BEGIN Input records

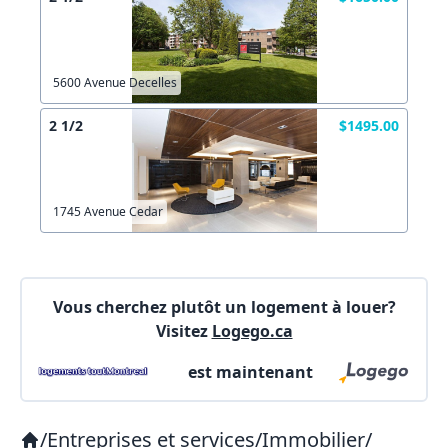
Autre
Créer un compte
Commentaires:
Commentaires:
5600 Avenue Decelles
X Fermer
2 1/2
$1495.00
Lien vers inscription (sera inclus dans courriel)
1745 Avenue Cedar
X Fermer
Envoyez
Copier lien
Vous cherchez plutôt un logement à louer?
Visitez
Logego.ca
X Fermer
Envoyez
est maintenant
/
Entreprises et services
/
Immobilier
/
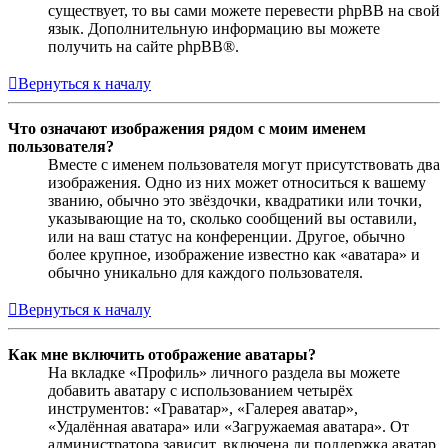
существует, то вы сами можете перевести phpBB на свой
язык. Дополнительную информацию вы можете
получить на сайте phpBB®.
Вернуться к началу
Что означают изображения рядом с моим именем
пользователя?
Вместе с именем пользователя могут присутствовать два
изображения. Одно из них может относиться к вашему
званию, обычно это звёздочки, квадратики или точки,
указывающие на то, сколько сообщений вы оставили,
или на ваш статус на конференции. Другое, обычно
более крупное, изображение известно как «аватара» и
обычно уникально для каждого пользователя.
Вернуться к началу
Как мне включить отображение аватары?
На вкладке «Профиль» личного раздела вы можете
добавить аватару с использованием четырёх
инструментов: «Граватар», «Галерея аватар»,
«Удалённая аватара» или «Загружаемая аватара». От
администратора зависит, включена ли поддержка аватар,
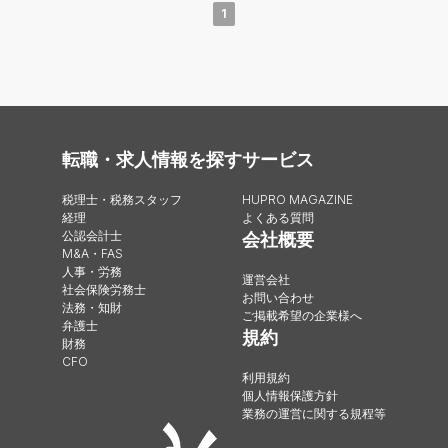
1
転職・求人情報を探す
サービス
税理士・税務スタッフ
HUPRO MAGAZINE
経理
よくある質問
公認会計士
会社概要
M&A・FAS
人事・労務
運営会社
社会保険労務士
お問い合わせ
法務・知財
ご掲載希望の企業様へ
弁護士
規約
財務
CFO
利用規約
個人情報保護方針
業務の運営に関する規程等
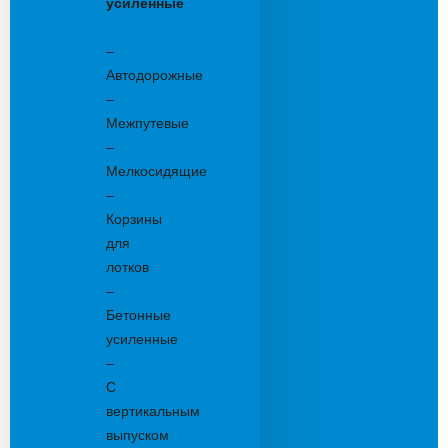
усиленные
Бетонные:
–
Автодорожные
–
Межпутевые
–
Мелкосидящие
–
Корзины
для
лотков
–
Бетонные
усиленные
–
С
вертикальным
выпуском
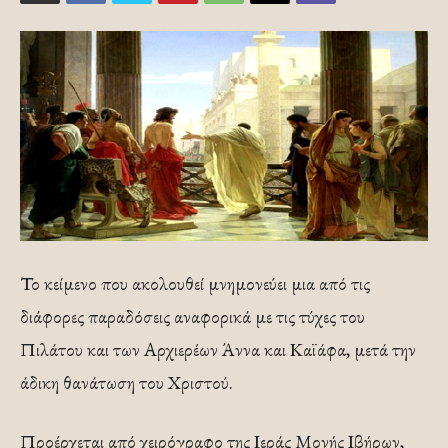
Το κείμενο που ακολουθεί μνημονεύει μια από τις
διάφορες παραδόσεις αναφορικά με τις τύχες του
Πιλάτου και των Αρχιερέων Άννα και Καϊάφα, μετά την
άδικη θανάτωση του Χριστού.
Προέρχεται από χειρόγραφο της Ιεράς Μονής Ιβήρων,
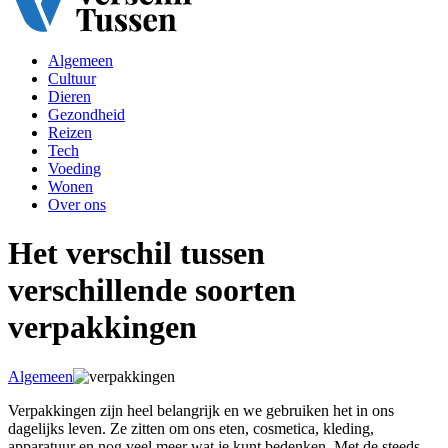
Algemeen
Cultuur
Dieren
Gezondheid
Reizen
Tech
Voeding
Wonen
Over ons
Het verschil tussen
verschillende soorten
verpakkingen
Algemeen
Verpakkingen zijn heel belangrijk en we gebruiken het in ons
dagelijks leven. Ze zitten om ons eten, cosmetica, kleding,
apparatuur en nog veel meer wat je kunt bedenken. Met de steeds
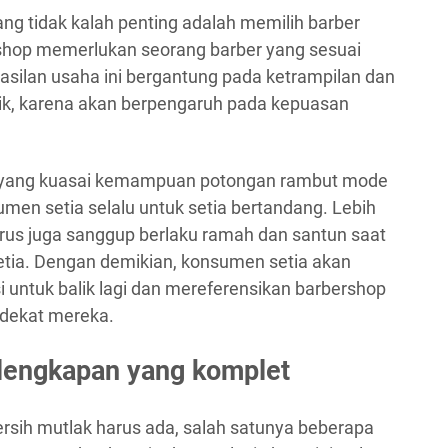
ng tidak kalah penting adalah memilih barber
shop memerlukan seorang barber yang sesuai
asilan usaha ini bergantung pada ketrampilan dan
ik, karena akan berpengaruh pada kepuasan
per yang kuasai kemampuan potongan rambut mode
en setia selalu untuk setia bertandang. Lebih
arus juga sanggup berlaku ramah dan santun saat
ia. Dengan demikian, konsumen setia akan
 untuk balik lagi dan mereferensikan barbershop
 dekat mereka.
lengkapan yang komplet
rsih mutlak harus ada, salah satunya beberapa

END Input records
BEGIN Input records

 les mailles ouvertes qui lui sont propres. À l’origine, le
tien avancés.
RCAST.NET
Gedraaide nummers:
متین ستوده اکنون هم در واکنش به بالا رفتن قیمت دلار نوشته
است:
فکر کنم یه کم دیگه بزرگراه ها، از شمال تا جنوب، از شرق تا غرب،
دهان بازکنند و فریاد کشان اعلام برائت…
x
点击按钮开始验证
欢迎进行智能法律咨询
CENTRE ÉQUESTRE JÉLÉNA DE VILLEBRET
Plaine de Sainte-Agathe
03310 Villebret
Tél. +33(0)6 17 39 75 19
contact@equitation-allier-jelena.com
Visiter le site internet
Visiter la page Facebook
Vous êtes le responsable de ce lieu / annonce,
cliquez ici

END Input records
BEGIN Input records

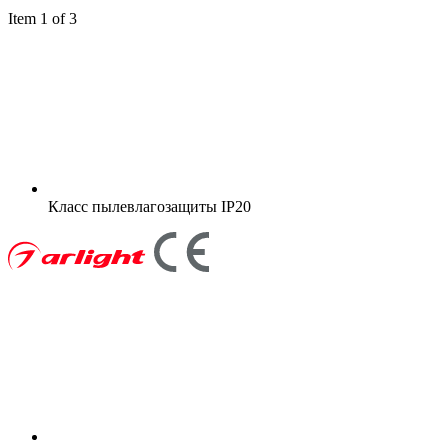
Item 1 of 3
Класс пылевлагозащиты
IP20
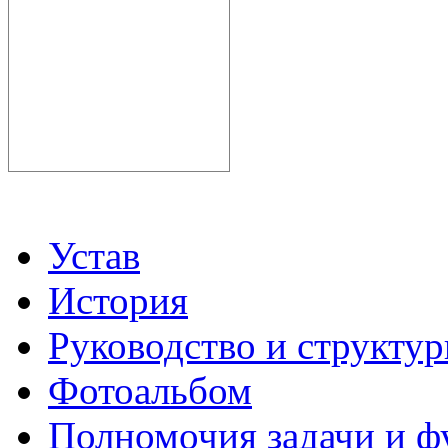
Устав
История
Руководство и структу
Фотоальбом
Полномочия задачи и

END Input records

### Job
Give the stretch from the line containing "Item 1 of 3" through the line containing "Полномочия задачи и" as a JSON list of strings, one per line, with blank lines and pictures left out.

### Exercise response
[
  "Item 1 of 3",
  "Класс пылевлагозащиты",
  "IP20",
  "Устав",
  "История",
  "Руководство и структу",
  "Фотоальбом",
  "Полномочия задачи и"
]